See Fig. 15: NeuroMiner was built to work with hyperparameter optimization within a nested-cross validation framework as a standard. In this plot, you will see the inner-cycle, CV1, mean test performance plotted in blue and then the outer cycle, CV2, mean test performance plotted in red. Each point represents a hyperparameter combination. This gives an indication of how the hyperparameter combinations are influencing the test performance. On the right, the display also shows heatmaps that show how the performance in the CV1/CV2 folds changes over the permutations.

Neurominer result viewer, cv performance plot

Fig. 15 Result viewer: Cross-validation performance#

Generalization error#

See Fig. 16: Another way to look at CV2 test performance is with the generalization error, which is calculated in NeuroMiner as the CV1-test performance minus the CV2 test performance.

Neurominer result viewer, generalization error

Fig. 16 Result viewer: Generalization error#

Model complexity#

See Fig. 17. In NeuroMiner, complexity is defined as the percentage of support vectors divided by the number of subjects in the tested fold. This feature is useful to determine how varying parameter combinations may affect the fit of the model.

Neurominer result viewer, complexity

Fig. 17 Result viewer: Model complexity#

Note

Model complexity can only be calculated for LIBSVM and RVM, but not for LIBLINEAR.

Ensemble diversity#

See Fig. 18: This is a measure of Shannon entropy across CV1 models for each CV2 partition. A higher entropy means higher disagreement between the CV1 models. This measure is useful because increased entropy will often result in a better fitting model at the CV2 level. It is useful to note that entropy can be maximized as a performance criterion in addition to accuracy.

Neurominer result viewer, ensemble diversity

Fig. 18 Result viewer: Ensemble diversity#

Model selection frequency#

See Fig. 19: Within an ensemble framework, the models that are selected within the inner, CV1, cycle are then applied to the outer test data. For example, if it is a 10x10 CV1 framework with a winner-takes-all method of model selection, then 100 models will be applied to the held-out CV2 test fold. This plot displays the percentage of times that each parameter combination was selected.

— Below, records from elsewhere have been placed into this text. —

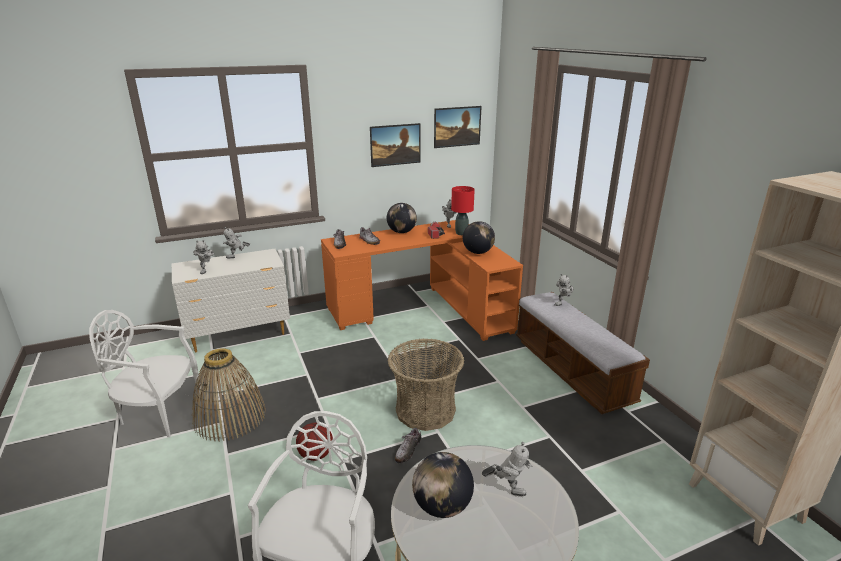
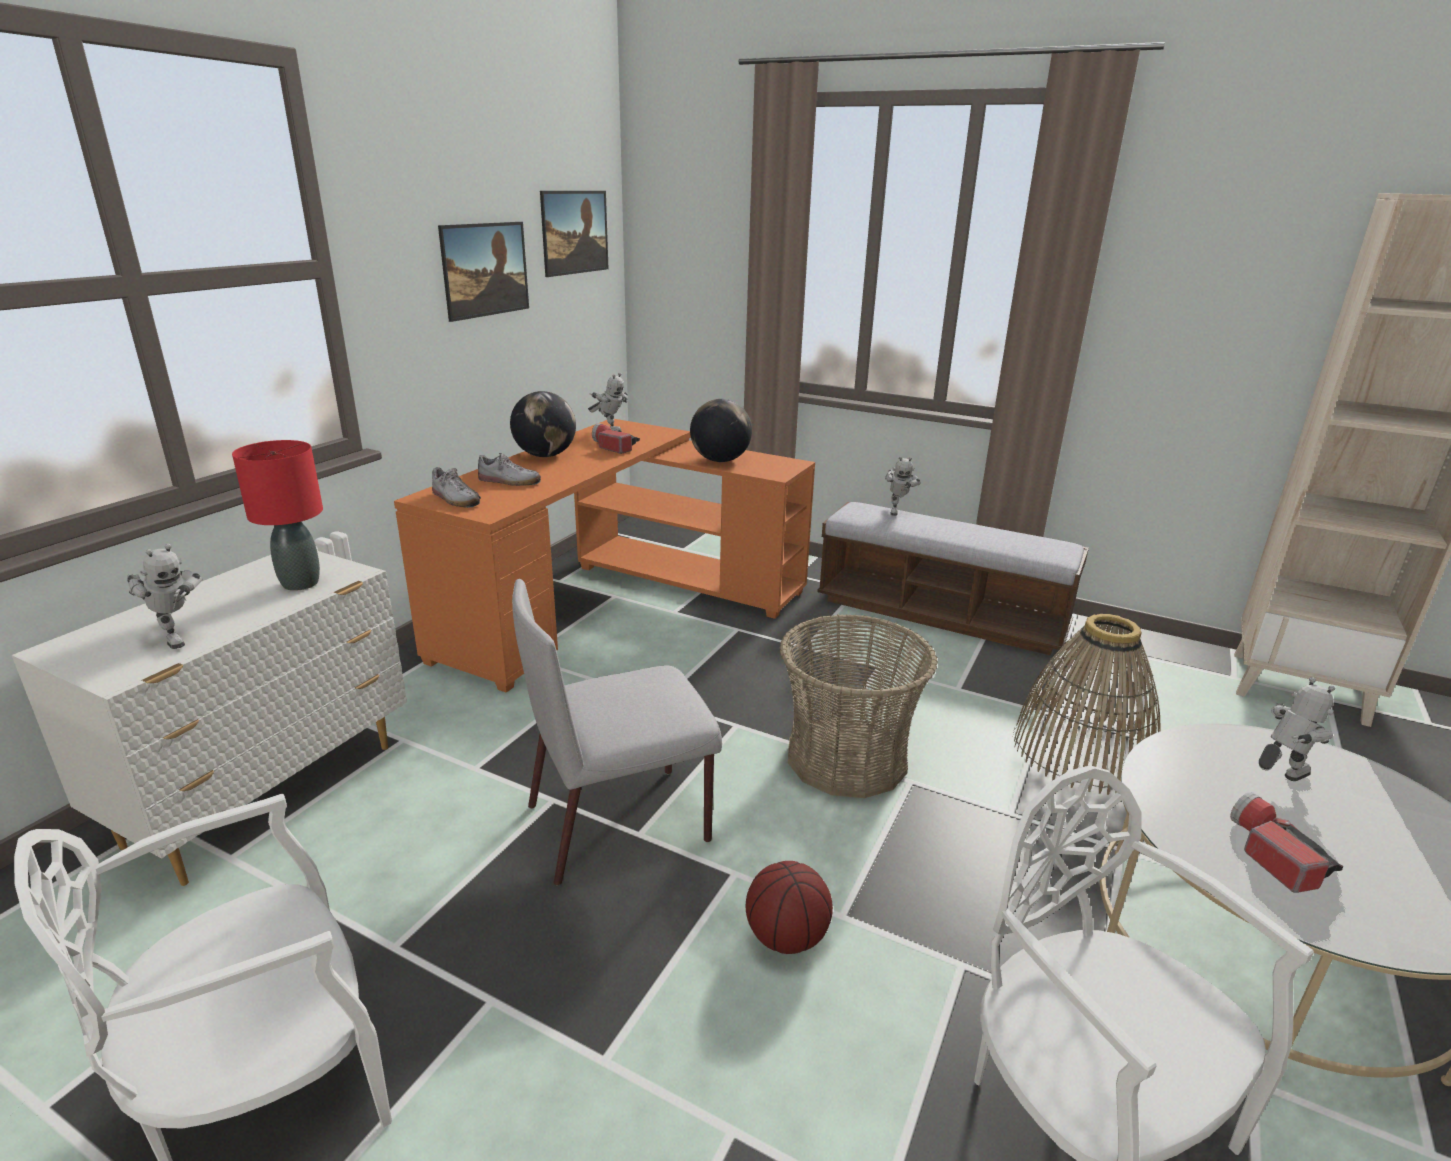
camera: 40 degrees left, 0 degrees up
(230, 417) = (497, 977): basket -> basket (1082, 750)
(237, 257) = (221, 586): toy robot -> none
(317, 392) = (621, 822): none -> grey chair
(408, 450) = (915, 835): shoe -> none
(442, 506) = (1271, 854): globe -> flashlight
(461, 233) = (653, 437): red table lamp -> red table lamp (301, 583)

Neurominer result viewer, model selection

Fig. 19 Result viewer: Model selection frequency#

Multi-group results#

If a multi-group analysis is conducted the results display will change to accommodate the groups. There will be a result section for each classifier and one results section for the multigroup model (see Fig. 20).

Neurominer result viewer, model selection

Fig. 20 Result viewer: Multi-group display#

Important

It is important to note that in the misclassification web the red dots are determined by which label (the one above) is misclassified as which label (the one at the bottom). Every corner represents one type of misclassification. The random classification line (the black dashed line) represents the random classification percentage. It differs based on the number of groups in the analysis. For a three-class analysis, it is represented by 6 points at 33%.